___ Excerpt provided ___

Pan Am Hawaii Clipper rolled out at Martin Factory

The Glenn L. Martin Maryland Aviation Museum Located at Martin State Airport, Middle River, Maryland


To anyone with an interest in aviation history, the name Glenn L. Martin has great significance. In terms of Pan American Airways' history, Martin's contributions are epochal. When Pan Am put out requests for proposals in 1932 for the construction of new flying boats that could profitably span ocean distances, only the Martin and Sikorsky Aircraft Companies responded. Sikorsky's concept was the S-42 - a great airplane but not quite the answer to fit Pan Am's intercontinental vision. The Martin Company came up with the M-130, which would become the first airplane that was really capable of flying commercially across transoceanic distances.

___

**Exercise requirements**
a - In the passage on Pan Am and the Martin Company, rewrite the part from "Pan Am Hawaii" to "across transoceanic distances.", replacing "flying boats" with "seaplanes".
b - According to the passage on Pan Am and the Martin Company, which companies responded to Pan Am's 1932 requests for proposals?
c - Continue the passage on Pan Am and the Martin Company from its last sentence.
The records have nothing to do with the Pan Am and Martin passage.

___ The data ___

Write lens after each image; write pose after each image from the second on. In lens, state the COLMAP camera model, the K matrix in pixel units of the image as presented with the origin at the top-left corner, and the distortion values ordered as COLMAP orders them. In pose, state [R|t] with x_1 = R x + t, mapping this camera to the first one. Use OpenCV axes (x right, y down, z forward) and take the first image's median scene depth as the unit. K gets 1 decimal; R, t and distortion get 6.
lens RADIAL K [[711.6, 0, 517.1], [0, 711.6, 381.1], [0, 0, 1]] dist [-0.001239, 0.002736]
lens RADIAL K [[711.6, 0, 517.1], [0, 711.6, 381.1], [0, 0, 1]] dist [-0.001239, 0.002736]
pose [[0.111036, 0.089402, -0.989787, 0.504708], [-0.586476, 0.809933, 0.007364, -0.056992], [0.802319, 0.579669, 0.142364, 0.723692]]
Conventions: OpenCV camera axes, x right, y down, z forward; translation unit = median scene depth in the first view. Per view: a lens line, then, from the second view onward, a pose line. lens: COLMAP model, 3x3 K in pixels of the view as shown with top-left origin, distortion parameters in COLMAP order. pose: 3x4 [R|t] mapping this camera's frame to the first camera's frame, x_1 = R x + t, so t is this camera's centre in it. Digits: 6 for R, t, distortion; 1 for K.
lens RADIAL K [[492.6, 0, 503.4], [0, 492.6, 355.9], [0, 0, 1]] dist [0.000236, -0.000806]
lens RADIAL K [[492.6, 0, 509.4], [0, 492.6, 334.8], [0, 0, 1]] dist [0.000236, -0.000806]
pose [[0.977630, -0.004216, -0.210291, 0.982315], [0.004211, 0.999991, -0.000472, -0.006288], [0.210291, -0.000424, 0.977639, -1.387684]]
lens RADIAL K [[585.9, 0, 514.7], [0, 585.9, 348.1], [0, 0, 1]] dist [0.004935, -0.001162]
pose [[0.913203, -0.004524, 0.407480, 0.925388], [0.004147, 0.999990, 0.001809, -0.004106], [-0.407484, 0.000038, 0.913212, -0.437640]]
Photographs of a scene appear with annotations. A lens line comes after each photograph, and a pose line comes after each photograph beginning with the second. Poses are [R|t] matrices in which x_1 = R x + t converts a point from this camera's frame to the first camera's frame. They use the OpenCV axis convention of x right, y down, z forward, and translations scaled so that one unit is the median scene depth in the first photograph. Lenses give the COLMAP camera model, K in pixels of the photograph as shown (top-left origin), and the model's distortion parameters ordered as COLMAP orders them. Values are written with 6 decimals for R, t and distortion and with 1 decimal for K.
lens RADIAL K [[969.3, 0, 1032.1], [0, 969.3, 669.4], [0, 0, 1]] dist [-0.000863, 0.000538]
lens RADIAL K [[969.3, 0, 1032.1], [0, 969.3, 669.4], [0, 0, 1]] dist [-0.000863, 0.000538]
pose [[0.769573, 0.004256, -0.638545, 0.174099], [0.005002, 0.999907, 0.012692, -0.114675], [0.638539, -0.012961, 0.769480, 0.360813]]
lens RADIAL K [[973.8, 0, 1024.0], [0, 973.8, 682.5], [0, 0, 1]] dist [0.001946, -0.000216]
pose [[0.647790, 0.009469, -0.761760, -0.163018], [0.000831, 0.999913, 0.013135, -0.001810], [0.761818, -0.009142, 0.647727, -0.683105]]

___

**Answers provided**
a -
Pan Am Hawaii Clipper rolled out at Martin Factory

The Glenn L. Martin Maryland Aviation Museum Located at Martin State Airport, Middle River, Maryland


To anyone with an interest in aviation history, the name Glenn L. Martin has great significance. In terms of Pan American Airways' history, Martin's contributions are epochal. When Pan Am put out requests for proposals in 1932 for the construction of new seaplanes that could profitably span ocean distances, only the Martin and Sikorsky Aircraft Companies responded. Sikorsky's concept was the S-42 - a great airplane but not quite the answer to fit Pan Am's intercontinental vision. The Martin Company came up with the M-130, which would become the first airplane that was really capable of flying commercially across transoceanic distances.

b - Only the Martin and Sikorsky Aircraft Companies.

c -
Seen from Pan Am's perspective, Martin's contribution was critical to the airline's mission, making it possible to open the route across the Pacific in 1935 with only  three M-130 airplanes: the China Clipper, Philippine Clipper, and Hawaii Clipper.  But these were only a small part of Martin's contributions to aviation and aerospace, which spanned decades. Glenn L. Martin started designing and building aircraft – mostly for the military - before World War I, and the company he founded went on to produce airplanes for the U.S. Army and Navy, as well as foreign countries.  Those designs include the revolutionary B-10 bomber in 1933, the famous B-26 bomber during WWII, and eventually the Titan missile that lifted Gemini Program astronauts into space in the mid-1960’s (as well as providing nuclear deterrence for decades and payload delivery for 50 years). Martin also had a particular interest in flying boats, producing both the PBM “Mariner” and the huge JRM “Mars” during the war, as well as other designs in post-war years.

The Glenn L. Martin Company evolved after Glenn’s death in 1955 merging with American Marietta in 1961 and finally joining with Lockheed in 1995 to create the massive Lockheed-Martin Corporation. The corporation still owns the original industrial buildings adjacent to Martin State Airport where many of Martin’s famous airplanes were built, including the original “A” Building from which the three M-130’s were rolled down to nearby Dark Head Cove to be launched.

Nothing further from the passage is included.